* What to work on: Copy every line of the records below word for word, leaving out the pictures.

* Data supplied:
=======

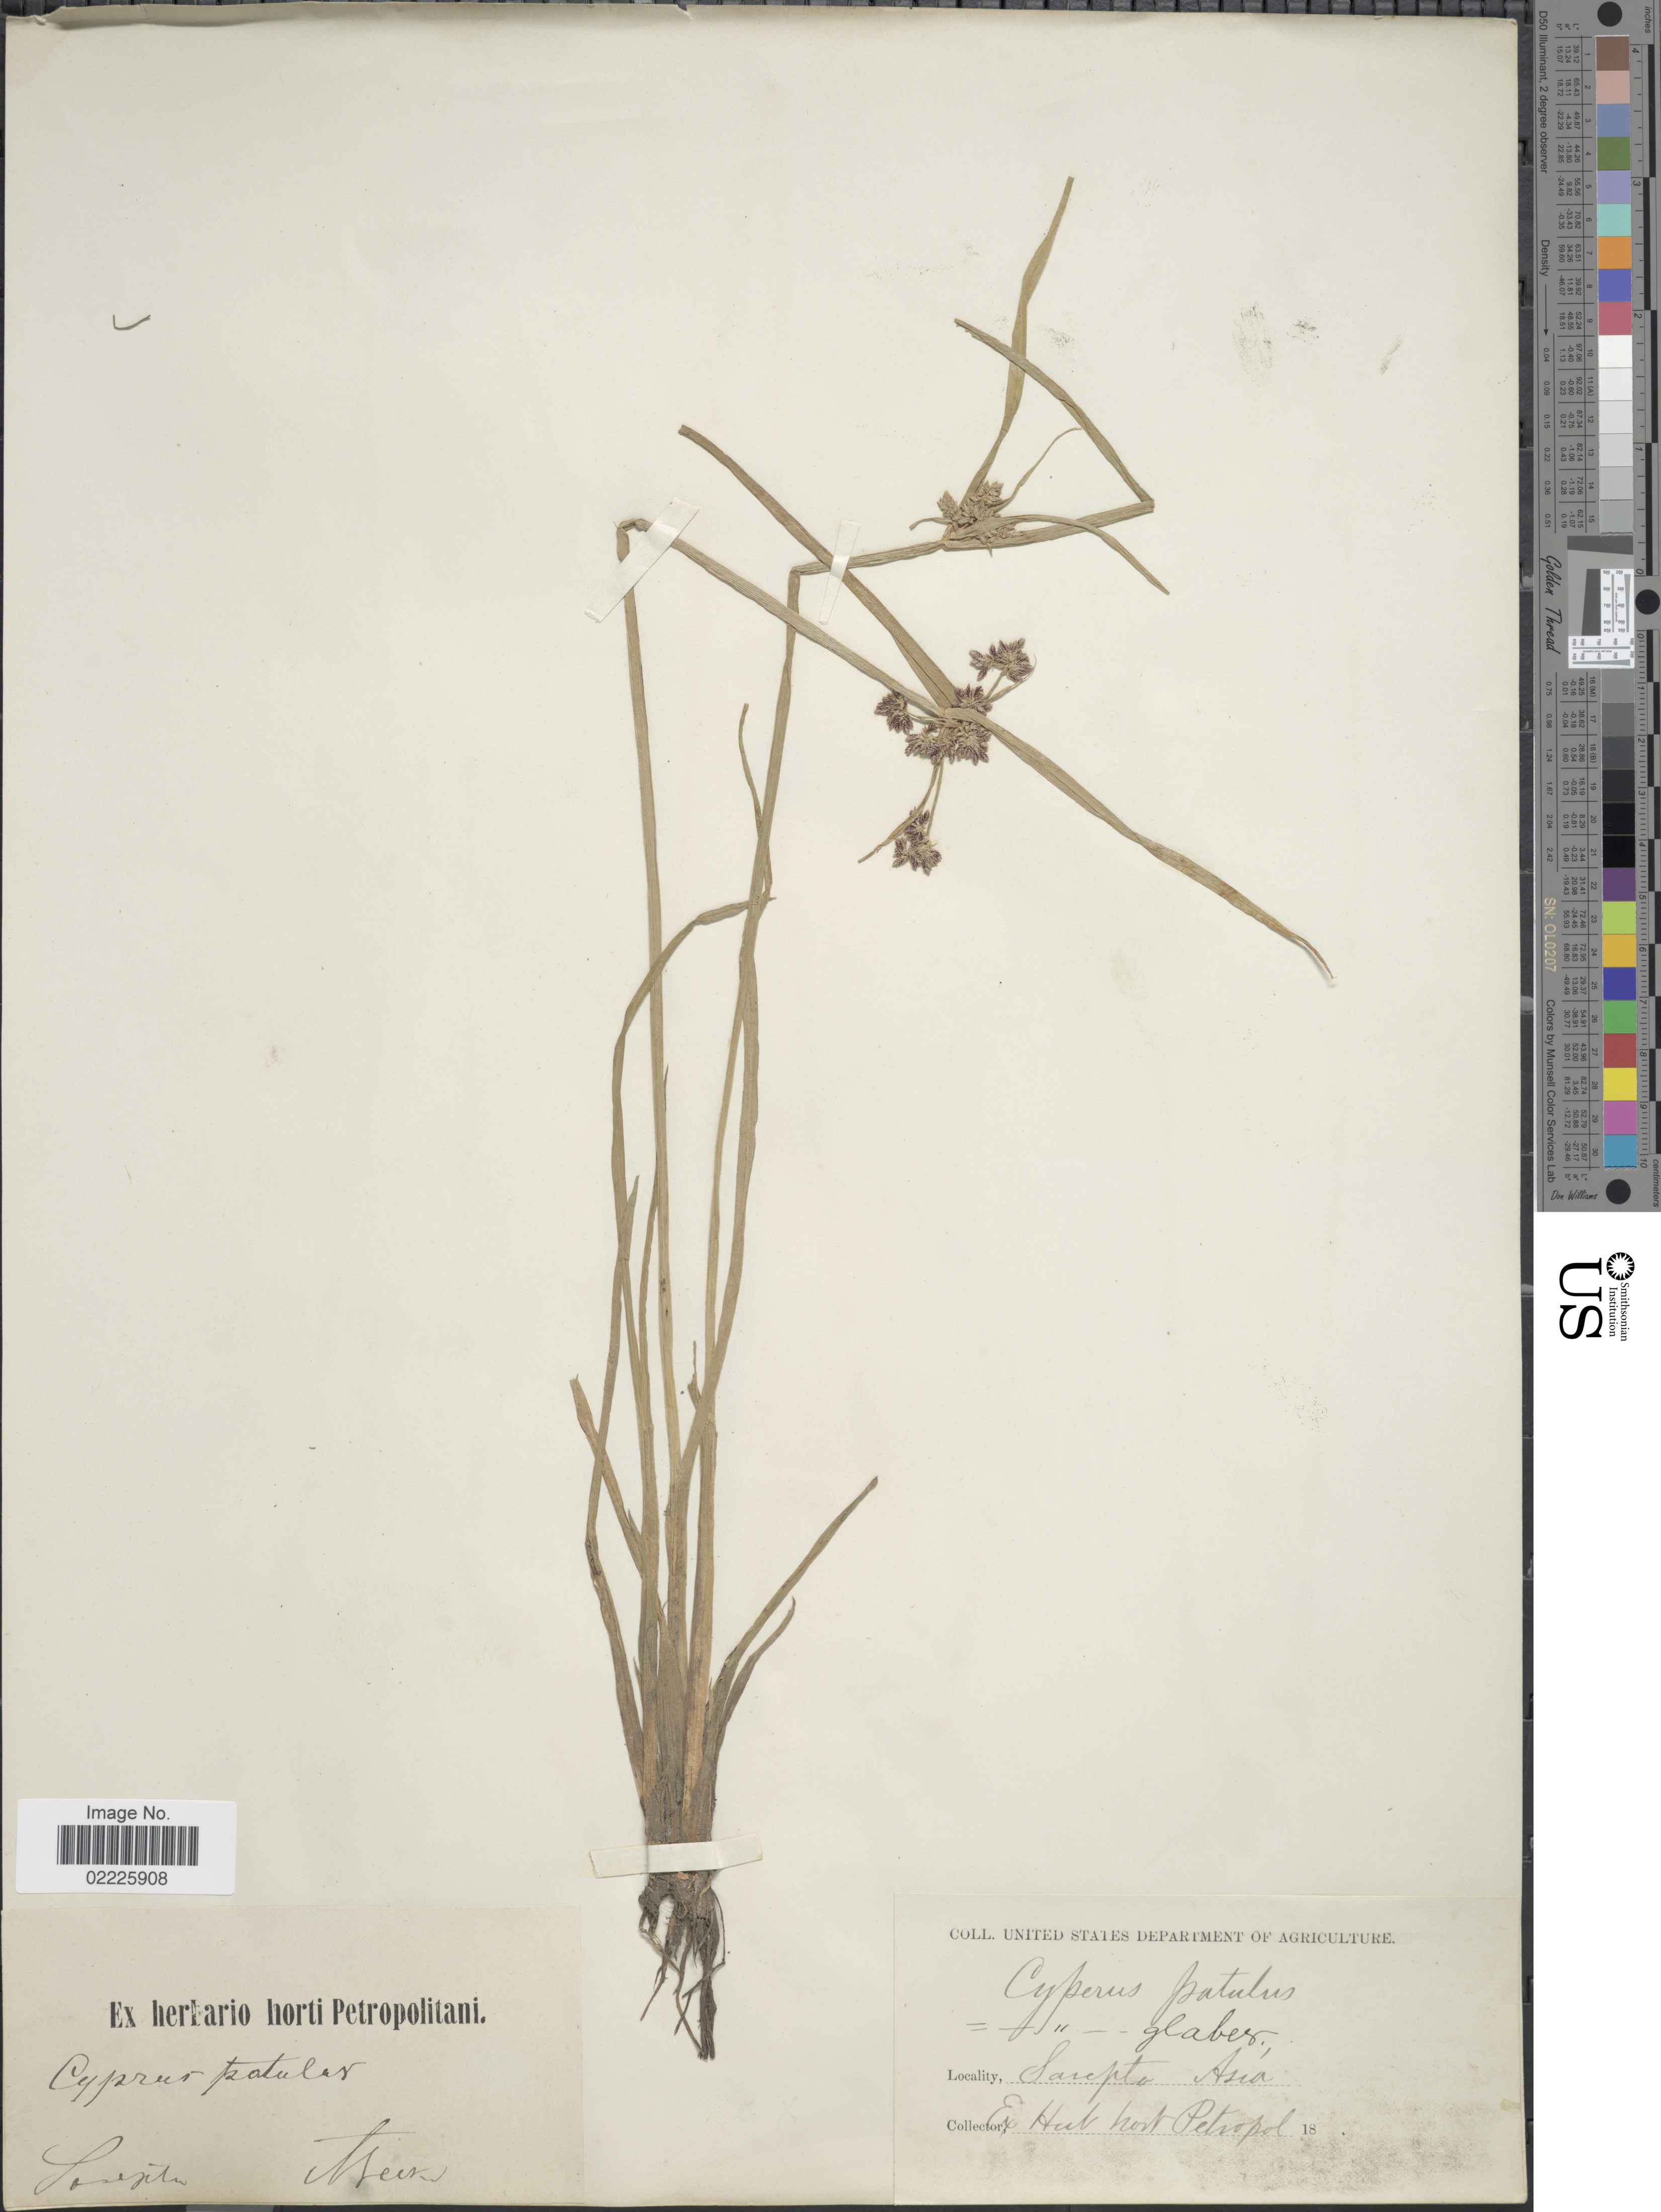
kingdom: Plantae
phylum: Tracheophyta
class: Liliopsida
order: Poales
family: Cyperaceae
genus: Cyperus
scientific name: Cyperus glaber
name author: L.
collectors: A. Becker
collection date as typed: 18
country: Russian Federation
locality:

=======

* Full output:
kingdom: Plantae
phylum: Tracheophyta
class: Liliopsida
order: Poales
family: Cyperaceae
genus: Cyperus
scientific name: Cyperus glaber
name author: L.
collectors: A. Becker
collection date as typed: 18
country: Russian Federation
locality:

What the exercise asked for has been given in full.